Work request: Find every line below with the string "wrist" and pick it out.

Stored entries:
_ _ _ _ _

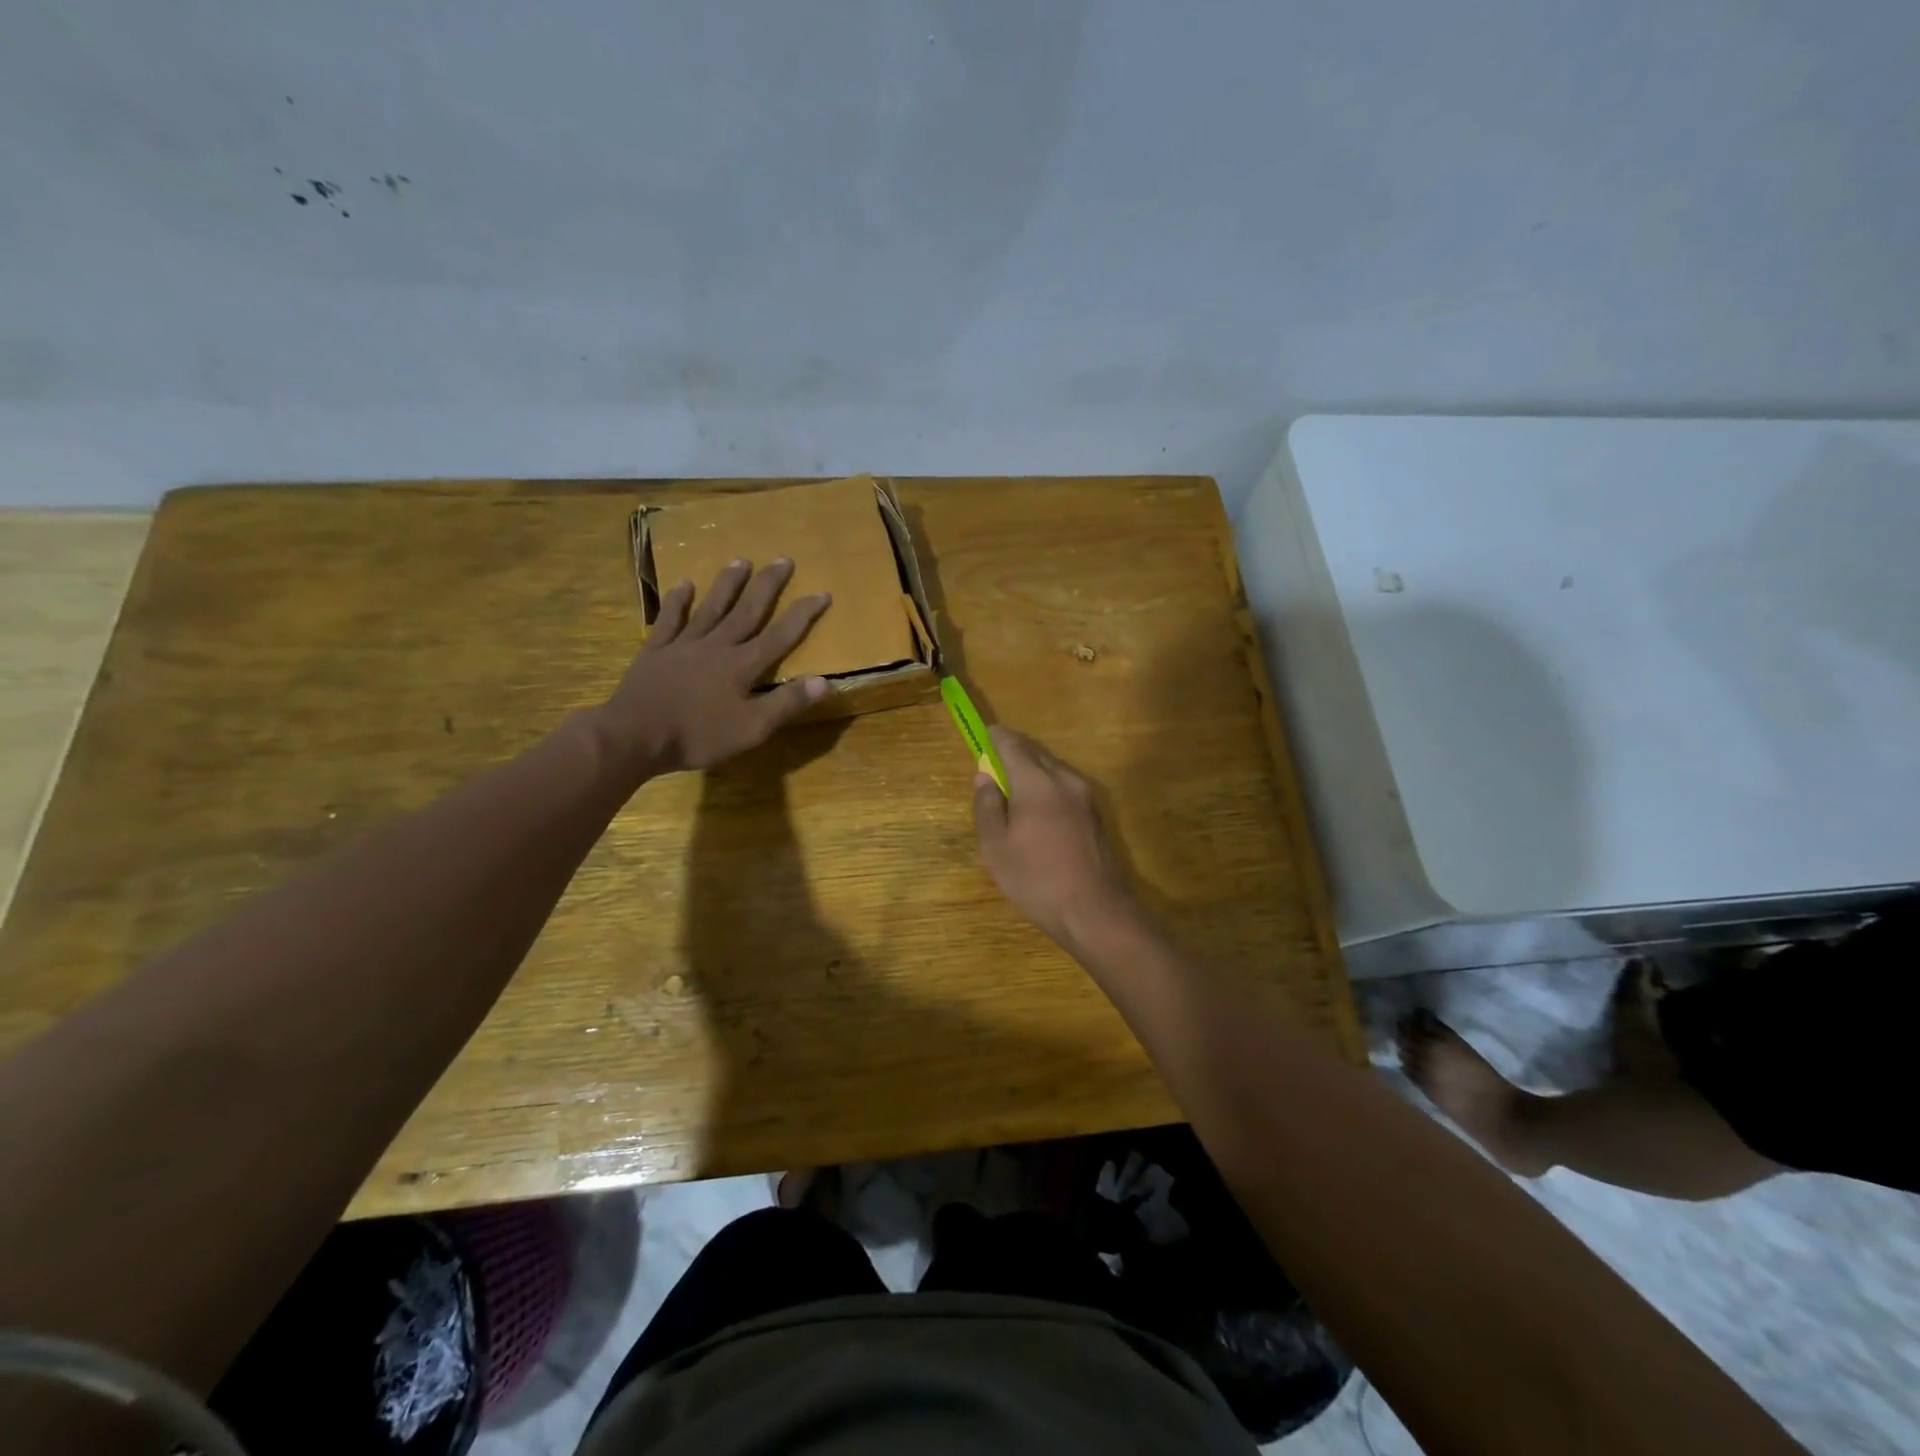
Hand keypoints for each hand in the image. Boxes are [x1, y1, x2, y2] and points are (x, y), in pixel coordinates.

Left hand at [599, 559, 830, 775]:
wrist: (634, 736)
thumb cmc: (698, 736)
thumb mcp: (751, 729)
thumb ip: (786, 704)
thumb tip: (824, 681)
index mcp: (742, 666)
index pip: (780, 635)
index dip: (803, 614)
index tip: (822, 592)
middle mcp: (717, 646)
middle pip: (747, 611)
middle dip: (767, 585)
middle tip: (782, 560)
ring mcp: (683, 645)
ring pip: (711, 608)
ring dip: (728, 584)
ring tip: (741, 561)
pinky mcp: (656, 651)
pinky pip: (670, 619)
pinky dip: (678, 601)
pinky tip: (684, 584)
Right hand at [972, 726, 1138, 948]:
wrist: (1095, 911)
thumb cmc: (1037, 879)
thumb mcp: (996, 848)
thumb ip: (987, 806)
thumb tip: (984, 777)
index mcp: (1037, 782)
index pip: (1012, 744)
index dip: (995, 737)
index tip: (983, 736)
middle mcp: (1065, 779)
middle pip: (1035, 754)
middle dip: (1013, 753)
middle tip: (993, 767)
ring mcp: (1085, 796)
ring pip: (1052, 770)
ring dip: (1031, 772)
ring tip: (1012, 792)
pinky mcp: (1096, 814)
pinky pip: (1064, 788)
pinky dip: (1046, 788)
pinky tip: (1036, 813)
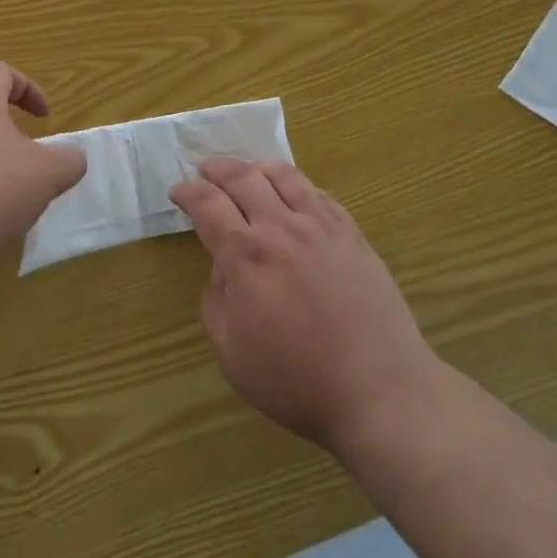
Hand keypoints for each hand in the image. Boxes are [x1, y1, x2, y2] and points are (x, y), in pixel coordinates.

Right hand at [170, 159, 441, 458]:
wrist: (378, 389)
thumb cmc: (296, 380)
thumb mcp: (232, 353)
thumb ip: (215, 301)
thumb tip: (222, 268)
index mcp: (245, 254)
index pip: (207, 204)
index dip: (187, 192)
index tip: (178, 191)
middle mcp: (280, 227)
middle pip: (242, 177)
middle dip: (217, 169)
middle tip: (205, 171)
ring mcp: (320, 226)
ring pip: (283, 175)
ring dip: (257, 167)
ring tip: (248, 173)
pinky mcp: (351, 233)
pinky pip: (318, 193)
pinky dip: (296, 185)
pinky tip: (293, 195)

_ _ _ _ _

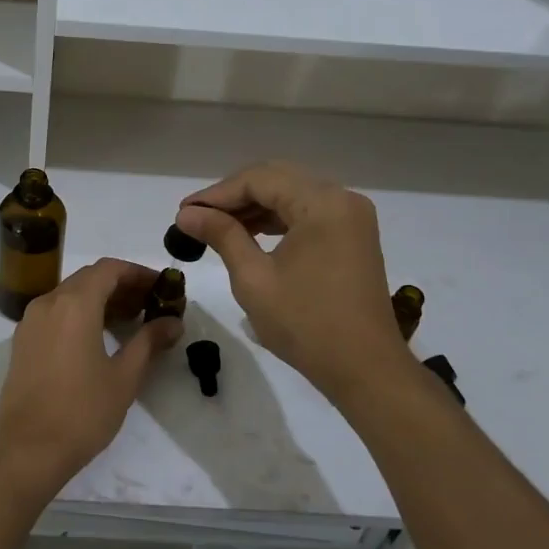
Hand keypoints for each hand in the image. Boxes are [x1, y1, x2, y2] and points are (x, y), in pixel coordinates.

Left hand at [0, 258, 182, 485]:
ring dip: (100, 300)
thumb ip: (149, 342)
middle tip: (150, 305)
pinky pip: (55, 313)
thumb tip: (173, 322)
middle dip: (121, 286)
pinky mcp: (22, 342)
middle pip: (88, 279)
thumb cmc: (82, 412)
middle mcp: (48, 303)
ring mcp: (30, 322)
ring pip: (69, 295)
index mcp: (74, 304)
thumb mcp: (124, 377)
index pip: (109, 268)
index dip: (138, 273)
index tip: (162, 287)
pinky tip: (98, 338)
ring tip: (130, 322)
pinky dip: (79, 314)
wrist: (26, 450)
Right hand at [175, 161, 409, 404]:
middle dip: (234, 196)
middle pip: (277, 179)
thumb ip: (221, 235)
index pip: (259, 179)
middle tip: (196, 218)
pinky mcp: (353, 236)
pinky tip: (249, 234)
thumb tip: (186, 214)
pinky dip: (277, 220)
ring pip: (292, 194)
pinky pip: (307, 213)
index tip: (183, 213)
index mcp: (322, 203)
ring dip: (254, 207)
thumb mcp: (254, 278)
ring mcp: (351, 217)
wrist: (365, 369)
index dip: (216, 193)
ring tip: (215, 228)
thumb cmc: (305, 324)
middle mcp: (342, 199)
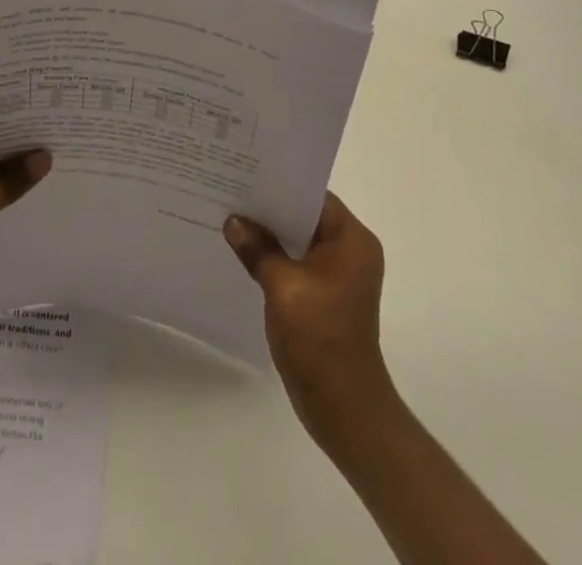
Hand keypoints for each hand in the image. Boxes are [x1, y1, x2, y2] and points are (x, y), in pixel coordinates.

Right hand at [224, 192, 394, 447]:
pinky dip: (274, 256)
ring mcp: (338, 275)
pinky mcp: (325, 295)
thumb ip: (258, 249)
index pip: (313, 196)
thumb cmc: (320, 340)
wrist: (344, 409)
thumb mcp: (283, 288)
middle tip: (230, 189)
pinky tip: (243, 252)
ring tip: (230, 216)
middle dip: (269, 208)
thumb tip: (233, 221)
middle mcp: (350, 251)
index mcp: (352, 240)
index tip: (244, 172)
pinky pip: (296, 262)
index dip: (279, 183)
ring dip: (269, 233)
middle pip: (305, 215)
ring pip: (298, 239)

_ _ _ _ _

Task result:
wrist: (634, 736)
wrist: (1095, 911)
wrist: (378, 389)
wrist: (26, 450)
wrist: (365, 369)
wrist: (344, 409)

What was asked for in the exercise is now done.